= EXERCISE AIM =
In the listing below, locate the line containing "Disse briketter er lavet af" and the line containing "Sizlere daha iyi". Output both of them and every line between, exactly as written, and nothing more.

= MATERIALS PROVIDED =

※ ※ ※

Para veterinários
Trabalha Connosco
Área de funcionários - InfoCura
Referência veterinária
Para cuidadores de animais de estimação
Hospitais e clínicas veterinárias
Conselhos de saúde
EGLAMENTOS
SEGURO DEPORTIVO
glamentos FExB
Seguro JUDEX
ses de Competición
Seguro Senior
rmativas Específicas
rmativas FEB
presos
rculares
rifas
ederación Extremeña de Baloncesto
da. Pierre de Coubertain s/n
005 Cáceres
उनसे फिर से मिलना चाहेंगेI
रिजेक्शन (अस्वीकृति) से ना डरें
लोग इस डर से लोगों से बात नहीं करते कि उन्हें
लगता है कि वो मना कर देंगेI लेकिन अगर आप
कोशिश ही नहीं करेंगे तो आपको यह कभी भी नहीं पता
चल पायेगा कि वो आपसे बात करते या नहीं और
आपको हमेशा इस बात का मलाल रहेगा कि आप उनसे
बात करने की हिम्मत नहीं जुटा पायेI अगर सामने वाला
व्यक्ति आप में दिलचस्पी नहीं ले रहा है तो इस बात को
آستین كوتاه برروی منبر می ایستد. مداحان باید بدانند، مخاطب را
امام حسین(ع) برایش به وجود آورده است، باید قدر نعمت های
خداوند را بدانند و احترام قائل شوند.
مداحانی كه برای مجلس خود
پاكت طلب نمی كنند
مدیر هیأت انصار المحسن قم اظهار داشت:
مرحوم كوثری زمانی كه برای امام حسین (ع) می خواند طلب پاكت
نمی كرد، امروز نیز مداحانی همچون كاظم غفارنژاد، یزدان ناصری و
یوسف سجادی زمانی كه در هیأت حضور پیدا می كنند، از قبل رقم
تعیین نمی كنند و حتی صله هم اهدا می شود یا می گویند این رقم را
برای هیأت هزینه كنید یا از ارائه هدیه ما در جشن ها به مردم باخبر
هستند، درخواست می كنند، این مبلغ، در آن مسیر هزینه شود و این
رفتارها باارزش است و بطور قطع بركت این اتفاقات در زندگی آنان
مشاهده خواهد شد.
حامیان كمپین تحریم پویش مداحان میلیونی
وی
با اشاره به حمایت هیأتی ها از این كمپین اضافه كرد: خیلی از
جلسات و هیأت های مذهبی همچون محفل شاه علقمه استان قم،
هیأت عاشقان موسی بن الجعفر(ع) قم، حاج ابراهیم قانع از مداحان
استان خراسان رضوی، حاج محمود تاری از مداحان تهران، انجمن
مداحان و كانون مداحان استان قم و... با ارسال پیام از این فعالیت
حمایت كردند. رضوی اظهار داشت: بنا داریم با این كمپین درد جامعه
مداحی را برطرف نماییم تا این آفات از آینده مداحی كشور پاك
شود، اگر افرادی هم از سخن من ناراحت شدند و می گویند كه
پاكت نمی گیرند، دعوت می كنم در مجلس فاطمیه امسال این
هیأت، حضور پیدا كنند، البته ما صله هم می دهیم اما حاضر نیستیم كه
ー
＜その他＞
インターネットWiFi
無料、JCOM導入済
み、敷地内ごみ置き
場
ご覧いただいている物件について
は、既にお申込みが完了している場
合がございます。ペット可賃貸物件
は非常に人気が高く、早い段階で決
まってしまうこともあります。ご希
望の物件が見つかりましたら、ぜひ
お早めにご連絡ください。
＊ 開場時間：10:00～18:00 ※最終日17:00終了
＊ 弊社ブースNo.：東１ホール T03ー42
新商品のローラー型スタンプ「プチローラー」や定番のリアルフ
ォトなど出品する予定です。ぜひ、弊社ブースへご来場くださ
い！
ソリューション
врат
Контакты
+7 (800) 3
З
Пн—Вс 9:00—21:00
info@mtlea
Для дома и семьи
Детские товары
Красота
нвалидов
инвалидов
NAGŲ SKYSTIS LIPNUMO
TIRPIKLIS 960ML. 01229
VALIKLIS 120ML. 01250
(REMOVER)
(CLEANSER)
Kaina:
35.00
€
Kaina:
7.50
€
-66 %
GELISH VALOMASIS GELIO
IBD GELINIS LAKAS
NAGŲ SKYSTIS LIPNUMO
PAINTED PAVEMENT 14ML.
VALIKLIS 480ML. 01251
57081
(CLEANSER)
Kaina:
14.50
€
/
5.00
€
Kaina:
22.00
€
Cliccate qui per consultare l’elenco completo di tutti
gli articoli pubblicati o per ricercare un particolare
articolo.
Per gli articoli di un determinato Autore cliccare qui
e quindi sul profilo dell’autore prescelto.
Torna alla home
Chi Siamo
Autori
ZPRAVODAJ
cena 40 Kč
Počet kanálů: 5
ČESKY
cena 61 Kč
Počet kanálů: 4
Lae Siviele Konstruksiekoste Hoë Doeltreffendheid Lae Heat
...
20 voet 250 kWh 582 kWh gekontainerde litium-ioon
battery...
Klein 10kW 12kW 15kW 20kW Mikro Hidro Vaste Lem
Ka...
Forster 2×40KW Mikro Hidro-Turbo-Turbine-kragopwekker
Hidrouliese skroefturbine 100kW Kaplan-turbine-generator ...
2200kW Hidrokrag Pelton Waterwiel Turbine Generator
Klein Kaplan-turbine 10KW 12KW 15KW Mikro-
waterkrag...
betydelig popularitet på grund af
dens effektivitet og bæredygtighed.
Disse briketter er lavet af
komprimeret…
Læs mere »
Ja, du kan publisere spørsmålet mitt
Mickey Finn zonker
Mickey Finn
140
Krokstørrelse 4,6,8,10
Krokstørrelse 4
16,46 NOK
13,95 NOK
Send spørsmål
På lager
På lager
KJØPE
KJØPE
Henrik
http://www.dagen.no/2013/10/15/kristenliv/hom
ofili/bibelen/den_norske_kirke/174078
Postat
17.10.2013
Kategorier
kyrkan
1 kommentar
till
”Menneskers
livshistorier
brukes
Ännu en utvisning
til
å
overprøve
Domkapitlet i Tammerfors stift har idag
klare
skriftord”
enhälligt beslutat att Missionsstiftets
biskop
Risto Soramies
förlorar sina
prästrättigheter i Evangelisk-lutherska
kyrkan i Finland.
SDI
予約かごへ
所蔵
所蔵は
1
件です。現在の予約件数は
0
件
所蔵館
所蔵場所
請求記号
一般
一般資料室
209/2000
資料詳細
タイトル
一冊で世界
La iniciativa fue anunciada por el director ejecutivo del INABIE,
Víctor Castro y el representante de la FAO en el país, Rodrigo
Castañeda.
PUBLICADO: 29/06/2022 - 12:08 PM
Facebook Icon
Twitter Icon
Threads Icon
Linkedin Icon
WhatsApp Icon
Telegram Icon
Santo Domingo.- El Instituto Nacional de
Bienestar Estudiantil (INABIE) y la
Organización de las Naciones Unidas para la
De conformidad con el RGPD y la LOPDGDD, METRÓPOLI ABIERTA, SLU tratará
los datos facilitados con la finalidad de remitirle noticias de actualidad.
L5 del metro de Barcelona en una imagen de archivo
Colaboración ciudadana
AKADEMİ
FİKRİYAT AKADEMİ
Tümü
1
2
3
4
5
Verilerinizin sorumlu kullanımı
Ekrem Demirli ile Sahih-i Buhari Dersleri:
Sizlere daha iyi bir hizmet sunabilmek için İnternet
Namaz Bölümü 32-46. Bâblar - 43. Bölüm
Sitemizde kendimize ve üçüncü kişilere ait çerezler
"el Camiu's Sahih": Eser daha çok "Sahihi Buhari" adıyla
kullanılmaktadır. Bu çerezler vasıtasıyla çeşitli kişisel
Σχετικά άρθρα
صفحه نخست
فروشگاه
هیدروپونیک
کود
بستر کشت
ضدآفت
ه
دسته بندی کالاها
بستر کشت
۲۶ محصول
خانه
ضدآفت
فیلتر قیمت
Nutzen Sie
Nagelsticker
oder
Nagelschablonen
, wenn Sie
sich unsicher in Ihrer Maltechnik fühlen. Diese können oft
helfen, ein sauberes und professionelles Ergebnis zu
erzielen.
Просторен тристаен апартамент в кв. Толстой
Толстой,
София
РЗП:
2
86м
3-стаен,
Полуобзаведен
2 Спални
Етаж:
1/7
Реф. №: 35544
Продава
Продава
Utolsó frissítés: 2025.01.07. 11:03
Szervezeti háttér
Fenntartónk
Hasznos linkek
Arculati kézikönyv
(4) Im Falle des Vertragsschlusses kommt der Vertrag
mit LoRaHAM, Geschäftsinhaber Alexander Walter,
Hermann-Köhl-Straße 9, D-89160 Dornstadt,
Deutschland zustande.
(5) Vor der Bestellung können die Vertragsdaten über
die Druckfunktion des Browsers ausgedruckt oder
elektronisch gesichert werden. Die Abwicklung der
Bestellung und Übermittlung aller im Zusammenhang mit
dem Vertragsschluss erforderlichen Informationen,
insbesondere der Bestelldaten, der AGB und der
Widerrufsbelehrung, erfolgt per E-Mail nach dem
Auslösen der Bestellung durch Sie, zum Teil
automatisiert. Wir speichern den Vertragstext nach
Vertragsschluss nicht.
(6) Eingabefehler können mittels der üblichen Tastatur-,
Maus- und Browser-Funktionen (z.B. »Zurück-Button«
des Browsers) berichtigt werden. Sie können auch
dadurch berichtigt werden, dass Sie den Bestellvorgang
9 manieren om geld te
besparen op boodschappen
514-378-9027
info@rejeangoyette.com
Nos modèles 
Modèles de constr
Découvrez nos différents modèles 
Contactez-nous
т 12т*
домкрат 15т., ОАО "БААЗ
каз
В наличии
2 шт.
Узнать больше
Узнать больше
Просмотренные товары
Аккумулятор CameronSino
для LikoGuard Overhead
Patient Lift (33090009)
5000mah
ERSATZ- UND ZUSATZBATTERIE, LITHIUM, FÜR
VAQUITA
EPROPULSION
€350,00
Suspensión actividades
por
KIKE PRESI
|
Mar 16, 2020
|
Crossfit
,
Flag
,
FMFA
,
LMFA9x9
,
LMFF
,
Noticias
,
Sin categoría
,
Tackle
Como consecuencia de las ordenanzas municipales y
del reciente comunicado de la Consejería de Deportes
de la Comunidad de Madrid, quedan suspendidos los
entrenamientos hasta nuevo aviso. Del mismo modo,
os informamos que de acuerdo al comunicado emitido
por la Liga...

※ ※ ※

= ANSWER FOR THIS EXERCISE =
Disse briketter er lavet af
komprimeret…
Læs mere »
Ja, du kan publisere spørsmålet mitt
Mickey Finn zonker
Mickey Finn
140
Krokstørrelse 4,6,8,10
Krokstørrelse 4
16,46 NOK
13,95 NOK
Send spørsmål
På lager
På lager
KJØPE
KJØPE
Henrik
http://www.dagen.no/2013/10/15/kristenliv/hom
ofili/bibelen/den_norske_kirke/174078
Postat
17.10.2013
Kategorier
kyrkan
1 kommentar
till
”Menneskers
livshistorier
brukes
Ännu en utvisning
til
å
overprøve
Domkapitlet i Tammerfors stift har idag
klare
skriftord”
enhälligt beslutat att Missionsstiftets
biskop
Risto Soramies
förlorar sina
prästrättigheter i Evangelisk-lutherska
kyrkan i Finland.
SDI
予約かごへ
所蔵
所蔵は
1
件です。現在の予約件数は
0
件
所蔵館
所蔵場所
請求記号
一般
一般資料室
209/2000
資料詳細
タイトル
一冊で世界
La iniciativa fue anunciada por el director ejecutivo del INABIE,
Víctor Castro y el representante de la FAO en el país, Rodrigo
Castañeda.
PUBLICADO: 29/06/2022 - 12:08 PM
Facebook Icon
Twitter Icon
Threads Icon
Linkedin Icon
WhatsApp Icon
Telegram Icon
Santo Domingo.- El Instituto Nacional de
Bienestar Estudiantil (INABIE) y la
Organización de las Naciones Unidas para la
De conformidad con el RGPD y la LOPDGDD, METRÓPOLI ABIERTA, SLU tratará
los datos facilitados con la finalidad de remitirle noticias de actualidad.
L5 del metro de Barcelona en una imagen de archivo
Colaboración ciudadana
AKADEMİ
FİKRİYAT AKADEMİ
Tümü
1
2
3
4
5
Verilerinizin sorumlu kullanımı
Ekrem Demirli ile Sahih-i Buhari Dersleri:
Sizlere daha iyi bir hizmet sunabilmek için İnternet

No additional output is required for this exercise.